- [Work request]
Retyping the entire listing exactly is the task.

- [Provided data]

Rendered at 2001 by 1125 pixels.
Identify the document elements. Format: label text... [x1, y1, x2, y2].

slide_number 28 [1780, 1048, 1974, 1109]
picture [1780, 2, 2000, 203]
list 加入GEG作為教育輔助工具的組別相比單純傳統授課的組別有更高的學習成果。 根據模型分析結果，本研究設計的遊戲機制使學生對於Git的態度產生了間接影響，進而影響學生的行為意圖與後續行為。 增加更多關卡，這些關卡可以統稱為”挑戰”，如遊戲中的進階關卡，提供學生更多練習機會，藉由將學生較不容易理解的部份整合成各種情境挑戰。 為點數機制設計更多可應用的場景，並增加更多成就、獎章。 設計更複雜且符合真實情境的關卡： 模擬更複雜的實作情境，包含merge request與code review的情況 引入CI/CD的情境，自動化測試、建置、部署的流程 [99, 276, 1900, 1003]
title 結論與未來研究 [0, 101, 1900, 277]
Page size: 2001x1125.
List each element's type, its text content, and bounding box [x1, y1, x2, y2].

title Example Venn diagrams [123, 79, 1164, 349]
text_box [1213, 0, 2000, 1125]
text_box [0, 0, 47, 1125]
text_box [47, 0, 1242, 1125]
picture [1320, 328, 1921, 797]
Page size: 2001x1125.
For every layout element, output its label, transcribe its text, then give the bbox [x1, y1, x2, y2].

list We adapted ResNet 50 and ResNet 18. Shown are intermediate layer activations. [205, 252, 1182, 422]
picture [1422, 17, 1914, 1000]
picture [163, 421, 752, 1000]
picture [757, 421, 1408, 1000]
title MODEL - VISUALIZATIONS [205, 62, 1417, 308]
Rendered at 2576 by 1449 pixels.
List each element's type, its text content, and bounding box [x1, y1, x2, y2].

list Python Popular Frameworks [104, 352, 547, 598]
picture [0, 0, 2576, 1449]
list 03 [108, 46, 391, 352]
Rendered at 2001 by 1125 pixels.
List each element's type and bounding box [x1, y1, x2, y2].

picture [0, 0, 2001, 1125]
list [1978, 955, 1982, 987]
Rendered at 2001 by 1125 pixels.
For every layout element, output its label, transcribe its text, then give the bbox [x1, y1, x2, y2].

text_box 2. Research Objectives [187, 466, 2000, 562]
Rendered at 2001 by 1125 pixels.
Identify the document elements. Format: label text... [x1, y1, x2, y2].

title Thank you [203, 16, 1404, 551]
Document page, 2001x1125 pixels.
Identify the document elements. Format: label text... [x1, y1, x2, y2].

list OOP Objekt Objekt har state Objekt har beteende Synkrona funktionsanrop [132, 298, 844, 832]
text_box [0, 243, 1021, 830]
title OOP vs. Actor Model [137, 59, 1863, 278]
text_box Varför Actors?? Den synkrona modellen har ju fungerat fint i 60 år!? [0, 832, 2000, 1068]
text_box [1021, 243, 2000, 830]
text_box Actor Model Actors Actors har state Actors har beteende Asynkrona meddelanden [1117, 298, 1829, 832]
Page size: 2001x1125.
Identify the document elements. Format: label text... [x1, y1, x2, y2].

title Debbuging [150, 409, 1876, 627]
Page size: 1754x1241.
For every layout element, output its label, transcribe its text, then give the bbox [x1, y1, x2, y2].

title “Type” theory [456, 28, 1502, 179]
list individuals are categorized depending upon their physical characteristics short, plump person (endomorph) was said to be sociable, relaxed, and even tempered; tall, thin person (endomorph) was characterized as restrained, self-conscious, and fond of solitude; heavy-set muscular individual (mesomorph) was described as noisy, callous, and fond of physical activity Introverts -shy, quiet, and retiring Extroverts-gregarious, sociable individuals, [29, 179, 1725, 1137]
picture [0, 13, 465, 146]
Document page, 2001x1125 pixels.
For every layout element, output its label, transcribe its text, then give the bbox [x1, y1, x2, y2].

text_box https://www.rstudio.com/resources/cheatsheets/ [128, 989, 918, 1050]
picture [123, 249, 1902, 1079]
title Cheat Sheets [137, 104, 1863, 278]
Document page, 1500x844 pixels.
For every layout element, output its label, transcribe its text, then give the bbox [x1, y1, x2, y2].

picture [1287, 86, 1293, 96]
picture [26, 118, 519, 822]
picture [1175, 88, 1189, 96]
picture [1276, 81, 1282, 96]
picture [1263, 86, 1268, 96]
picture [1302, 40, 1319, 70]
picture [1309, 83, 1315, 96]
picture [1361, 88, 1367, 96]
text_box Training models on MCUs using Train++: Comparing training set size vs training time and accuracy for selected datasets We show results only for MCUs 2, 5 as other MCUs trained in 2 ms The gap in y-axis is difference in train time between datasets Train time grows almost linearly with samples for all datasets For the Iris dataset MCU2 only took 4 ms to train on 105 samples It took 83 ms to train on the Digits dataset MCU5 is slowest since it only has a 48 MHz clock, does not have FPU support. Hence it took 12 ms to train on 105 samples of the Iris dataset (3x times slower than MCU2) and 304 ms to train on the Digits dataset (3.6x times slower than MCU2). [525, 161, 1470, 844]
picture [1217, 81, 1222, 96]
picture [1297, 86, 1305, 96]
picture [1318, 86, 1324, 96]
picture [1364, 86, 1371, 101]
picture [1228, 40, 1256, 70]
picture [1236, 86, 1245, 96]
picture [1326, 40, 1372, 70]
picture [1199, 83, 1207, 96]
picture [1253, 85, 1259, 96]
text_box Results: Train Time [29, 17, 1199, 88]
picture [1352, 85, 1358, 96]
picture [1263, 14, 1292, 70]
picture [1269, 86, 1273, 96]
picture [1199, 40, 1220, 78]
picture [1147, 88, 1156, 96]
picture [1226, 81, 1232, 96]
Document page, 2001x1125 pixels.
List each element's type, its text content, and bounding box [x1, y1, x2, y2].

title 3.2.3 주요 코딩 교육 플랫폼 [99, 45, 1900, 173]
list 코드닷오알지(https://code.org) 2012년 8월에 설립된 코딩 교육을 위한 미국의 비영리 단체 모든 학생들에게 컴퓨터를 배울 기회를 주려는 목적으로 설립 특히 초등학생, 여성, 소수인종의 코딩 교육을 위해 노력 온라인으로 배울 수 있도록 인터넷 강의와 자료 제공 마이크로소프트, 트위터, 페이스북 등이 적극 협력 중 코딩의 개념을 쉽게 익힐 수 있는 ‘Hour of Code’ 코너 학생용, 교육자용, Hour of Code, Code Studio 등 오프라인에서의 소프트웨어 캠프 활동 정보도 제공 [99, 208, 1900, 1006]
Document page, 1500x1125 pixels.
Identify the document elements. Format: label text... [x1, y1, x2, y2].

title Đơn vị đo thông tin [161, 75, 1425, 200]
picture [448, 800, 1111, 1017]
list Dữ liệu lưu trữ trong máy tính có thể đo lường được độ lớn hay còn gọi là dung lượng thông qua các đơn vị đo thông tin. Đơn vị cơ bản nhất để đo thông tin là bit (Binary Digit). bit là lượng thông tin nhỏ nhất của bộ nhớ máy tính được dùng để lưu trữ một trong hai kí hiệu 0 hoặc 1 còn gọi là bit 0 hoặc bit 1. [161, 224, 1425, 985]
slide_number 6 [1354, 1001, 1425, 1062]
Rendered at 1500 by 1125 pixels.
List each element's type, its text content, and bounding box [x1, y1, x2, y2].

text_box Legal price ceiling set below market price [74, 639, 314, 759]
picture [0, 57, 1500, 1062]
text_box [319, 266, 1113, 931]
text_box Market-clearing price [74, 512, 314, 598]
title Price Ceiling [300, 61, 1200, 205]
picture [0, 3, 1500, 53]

- [Answer space]
Rendered at 2001 by 1125 pixels.
Identify the document elements. Format: label text... [x1, y1, x2, y2].

slide_number 28 [1780, 1048, 1974, 1109]
picture [1780, 2, 2000, 203]
list 加入GEG作為教育輔助工具的組別相比單純傳統授課的組別有更高的學習成果。 根據模型分析結果，本研究設計的遊戲機制使學生對於Git的態度產生了間接影響，進而影響學生的行為意圖與後續行為。 增加更多關卡，這些關卡可以統稱為”挑戰”，如遊戲中的進階關卡，提供學生更多練習機會，藉由將學生較不容易理解的部份整合成各種情境挑戰。 為點數機制設計更多可應用的場景，並增加更多成就、獎章。 設計更複雜且符合真實情境的關卡： 模擬更複雜的實作情境，包含merge request與code review的情況 引入CI/CD的情境，自動化測試、建置、部署的流程 [99, 276, 1900, 1003]
title 結論與未來研究 [0, 101, 1900, 277]
Page size: 2001x1125.
List each element's type, its text content, and bounding box [x1, y1, x2, y2].

title Example Venn diagrams [123, 79, 1164, 349]
text_box [1213, 0, 2000, 1125]
text_box [0, 0, 47, 1125]
text_box [47, 0, 1242, 1125]
picture [1320, 328, 1921, 797]
Page size: 2001x1125.
For every layout element, output its label, transcribe its text, then give the bbox [x1, y1, x2, y2].

list We adapted ResNet 50 and ResNet 18. Shown are intermediate layer activations. [205, 252, 1182, 422]
picture [1422, 17, 1914, 1000]
picture [163, 421, 752, 1000]
picture [757, 421, 1408, 1000]
title MODEL - VISUALIZATIONS [205, 62, 1417, 308]
Rendered at 2576 by 1449 pixels.
List each element's type, its text content, and bounding box [x1, y1, x2, y2].

list Python Popular Frameworks [104, 352, 547, 598]
picture [0, 0, 2576, 1449]
list 03 [108, 46, 391, 352]
Rendered at 2001 by 1125 pixels.
List each element's type and bounding box [x1, y1, x2, y2].

picture [0, 0, 2001, 1125]
list [1978, 955, 1982, 987]
Rendered at 2001 by 1125 pixels.
For every layout element, output its label, transcribe its text, then give the bbox [x1, y1, x2, y2].

text_box 2. Research Objectives [187, 466, 2000, 562]
Rendered at 2001 by 1125 pixels.
Identify the document elements. Format: label text... [x1, y1, x2, y2].

title Thank you [203, 16, 1404, 551]
Document page, 2001x1125 pixels.
Identify the document elements. Format: label text... [x1, y1, x2, y2].

list OOP Objekt Objekt har state Objekt har beteende Synkrona funktionsanrop [132, 298, 844, 832]
text_box [0, 243, 1021, 830]
title OOP vs. Actor Model [137, 59, 1863, 278]
text_box Varför Actors?? Den synkrona modellen har ju fungerat fint i 60 år!? [0, 832, 2000, 1068]
text_box [1021, 243, 2000, 830]
text_box Actor Model Actors Actors har state Actors har beteende Asynkrona meddelanden [1117, 298, 1829, 832]
Page size: 2001x1125.
Identify the document elements. Format: label text... [x1, y1, x2, y2].

title Debbuging [150, 409, 1876, 627]
Page size: 1754x1241.
For every layout element, output its label, transcribe its text, then give the bbox [x1, y1, x2, y2].

title “Type” theory [456, 28, 1502, 179]
list individuals are categorized depending upon their physical characteristics short, plump person (endomorph) was said to be sociable, relaxed, and even tempered; tall, thin person (endomorph) was characterized as restrained, self-conscious, and fond of solitude; heavy-set muscular individual (mesomorph) was described as noisy, callous, and fond of physical activity Introverts -shy, quiet, and retiring Extroverts-gregarious, sociable individuals, [29, 179, 1725, 1137]
picture [0, 13, 465, 146]
Document page, 2001x1125 pixels.
For every layout element, output its label, transcribe its text, then give the bbox [x1, y1, x2, y2].

text_box https://www.rstudio.com/resources/cheatsheets/ [128, 989, 918, 1050]
picture [123, 249, 1902, 1079]
title Cheat Sheets [137, 104, 1863, 278]
Document page, 1500x844 pixels.
For every layout element, output its label, transcribe its text, then give the bbox [x1, y1, x2, y2].

picture [1287, 86, 1293, 96]
picture [26, 118, 519, 822]
picture [1175, 88, 1189, 96]
picture [1276, 81, 1282, 96]
picture [1263, 86, 1268, 96]
picture [1302, 40, 1319, 70]
picture [1309, 83, 1315, 96]
picture [1361, 88, 1367, 96]
text_box Training models on MCUs using Train++: Comparing training set size vs training time and accuracy for selected datasets We show results only for MCUs 2, 5 as other MCUs trained in 2 ms The gap in y-axis is difference in train time between datasets Train time grows almost linearly with samples for all datasets For the Iris dataset MCU2 only took 4 ms to train on 105 samples It took 83 ms to train on the Digits dataset MCU5 is slowest since it only has a 48 MHz clock, does not have FPU support. Hence it took 12 ms to train on 105 samples of the Iris dataset (3x times slower than MCU2) and 304 ms to train on the Digits dataset (3.6x times slower than MCU2). [525, 161, 1470, 844]
picture [1217, 81, 1222, 96]
picture [1297, 86, 1305, 96]
picture [1318, 86, 1324, 96]
picture [1364, 86, 1371, 101]
picture [1228, 40, 1256, 70]
picture [1236, 86, 1245, 96]
picture [1326, 40, 1372, 70]
picture [1199, 83, 1207, 96]
picture [1253, 85, 1259, 96]
text_box Results: Train Time [29, 17, 1199, 88]
picture [1352, 85, 1358, 96]
picture [1263, 14, 1292, 70]
picture [1269, 86, 1273, 96]
picture [1199, 40, 1220, 78]
picture [1147, 88, 1156, 96]
picture [1226, 81, 1232, 96]
Document page, 2001x1125 pixels.
List each element's type, its text content, and bounding box [x1, y1, x2, y2].

title 3.2.3 주요 코딩 교육 플랫폼 [99, 45, 1900, 173]
list 코드닷오알지(https://code.org) 2012년 8월에 설립된 코딩 교육을 위한 미국의 비영리 단체 모든 학생들에게 컴퓨터를 배울 기회를 주려는 목적으로 설립 특히 초등학생, 여성, 소수인종의 코딩 교육을 위해 노력 온라인으로 배울 수 있도록 인터넷 강의와 자료 제공 마이크로소프트, 트위터, 페이스북 등이 적극 협력 중 코딩의 개념을 쉽게 익힐 수 있는 ‘Hour of Code’ 코너 학생용, 교육자용, Hour of Code, Code Studio 등 오프라인에서의 소프트웨어 캠프 활동 정보도 제공 [99, 208, 1900, 1006]
Document page, 1500x1125 pixels.
Identify the document elements. Format: label text... [x1, y1, x2, y2].

title Đơn vị đo thông tin [161, 75, 1425, 200]
picture [448, 800, 1111, 1017]
list Dữ liệu lưu trữ trong máy tính có thể đo lường được độ lớn hay còn gọi là dung lượng thông qua các đơn vị đo thông tin. Đơn vị cơ bản nhất để đo thông tin là bit (Binary Digit). bit là lượng thông tin nhỏ nhất của bộ nhớ máy tính được dùng để lưu trữ một trong hai kí hiệu 0 hoặc 1 còn gọi là bit 0 hoặc bit 1. [161, 224, 1425, 985]
slide_number 6 [1354, 1001, 1425, 1062]
Rendered at 1500 by 1125 pixels.
List each element's type, its text content, and bounding box [x1, y1, x2, y2].

text_box Legal price ceiling set below market price [74, 639, 314, 759]
picture [0, 57, 1500, 1062]
text_box [319, 266, 1113, 931]
text_box Market-clearing price [74, 512, 314, 598]
title Price Ceiling [300, 61, 1200, 205]
picture [0, 3, 1500, 53]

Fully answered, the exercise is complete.